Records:
[START]

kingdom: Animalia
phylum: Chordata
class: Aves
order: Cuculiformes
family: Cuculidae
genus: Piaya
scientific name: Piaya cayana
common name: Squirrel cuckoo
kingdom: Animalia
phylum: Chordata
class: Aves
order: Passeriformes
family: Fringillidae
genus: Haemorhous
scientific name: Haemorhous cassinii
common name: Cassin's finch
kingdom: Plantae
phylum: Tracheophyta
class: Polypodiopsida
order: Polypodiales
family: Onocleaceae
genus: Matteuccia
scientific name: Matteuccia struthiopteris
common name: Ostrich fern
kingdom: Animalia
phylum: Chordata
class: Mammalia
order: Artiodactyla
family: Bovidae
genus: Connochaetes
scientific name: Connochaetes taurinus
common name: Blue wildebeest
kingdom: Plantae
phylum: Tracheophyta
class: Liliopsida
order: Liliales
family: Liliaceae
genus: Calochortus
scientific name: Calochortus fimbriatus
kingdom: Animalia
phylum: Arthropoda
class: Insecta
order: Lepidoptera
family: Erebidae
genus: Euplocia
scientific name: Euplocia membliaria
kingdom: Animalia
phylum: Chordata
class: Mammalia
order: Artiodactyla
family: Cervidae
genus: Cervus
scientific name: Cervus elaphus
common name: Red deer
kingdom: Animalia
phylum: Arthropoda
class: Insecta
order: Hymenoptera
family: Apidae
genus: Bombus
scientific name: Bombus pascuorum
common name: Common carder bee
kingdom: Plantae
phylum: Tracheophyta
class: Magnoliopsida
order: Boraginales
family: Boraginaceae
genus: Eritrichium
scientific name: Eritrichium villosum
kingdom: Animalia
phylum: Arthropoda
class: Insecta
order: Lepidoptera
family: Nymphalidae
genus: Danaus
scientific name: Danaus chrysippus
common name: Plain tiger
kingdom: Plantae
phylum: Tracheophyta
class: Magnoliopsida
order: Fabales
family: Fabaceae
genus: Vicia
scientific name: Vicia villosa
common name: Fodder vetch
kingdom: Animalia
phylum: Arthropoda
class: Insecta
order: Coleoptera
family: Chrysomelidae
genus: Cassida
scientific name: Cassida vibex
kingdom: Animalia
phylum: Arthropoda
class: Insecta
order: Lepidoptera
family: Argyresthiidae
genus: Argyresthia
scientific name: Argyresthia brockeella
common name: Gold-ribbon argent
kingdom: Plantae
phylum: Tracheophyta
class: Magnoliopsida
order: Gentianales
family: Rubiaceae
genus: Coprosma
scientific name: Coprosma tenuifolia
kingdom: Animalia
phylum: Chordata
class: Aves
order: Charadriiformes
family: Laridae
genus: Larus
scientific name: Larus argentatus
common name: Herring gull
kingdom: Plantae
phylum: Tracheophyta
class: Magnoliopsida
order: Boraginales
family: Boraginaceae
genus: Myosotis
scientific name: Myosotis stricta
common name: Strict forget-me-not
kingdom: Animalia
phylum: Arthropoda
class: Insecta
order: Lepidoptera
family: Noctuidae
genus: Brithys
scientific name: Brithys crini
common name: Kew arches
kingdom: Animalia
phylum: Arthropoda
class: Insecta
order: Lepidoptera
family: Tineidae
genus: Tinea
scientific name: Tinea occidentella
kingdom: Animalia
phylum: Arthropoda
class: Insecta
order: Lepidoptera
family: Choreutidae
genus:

[END]

WHAT YOU ARE ASKED TO DO:
Can you put the data above, starting at the line containing "family: Noctuidae" and running through the last line, into a Markdown table with the columns No. and Line, leaving out any blank lines?

RESULT BELOW:
| No. | Line |
|---|---|
| 1 | family: Noctuidae |
| 2 | genus: Brithys |
| 3 | scientific name: Brithys crini |
| 4 | common name: Kew arches |
| 5 | kingdom: Animalia |
| 6 | phylum: Arthropoda |
| 7 | class: Insecta |
| 8 | order: Lepidoptera |
| 9 | family: Tineidae |
| 10 | genus: Tinea |
| 11 | scientific name: Tinea occidentella |
| 12 | kingdom: Animalia |
| 13 | phylum: Arthropoda |
| 14 | class: Insecta |
| 15 | order: Lepidoptera |
| 16 | family: Choreutidae |
| 17 | genus: |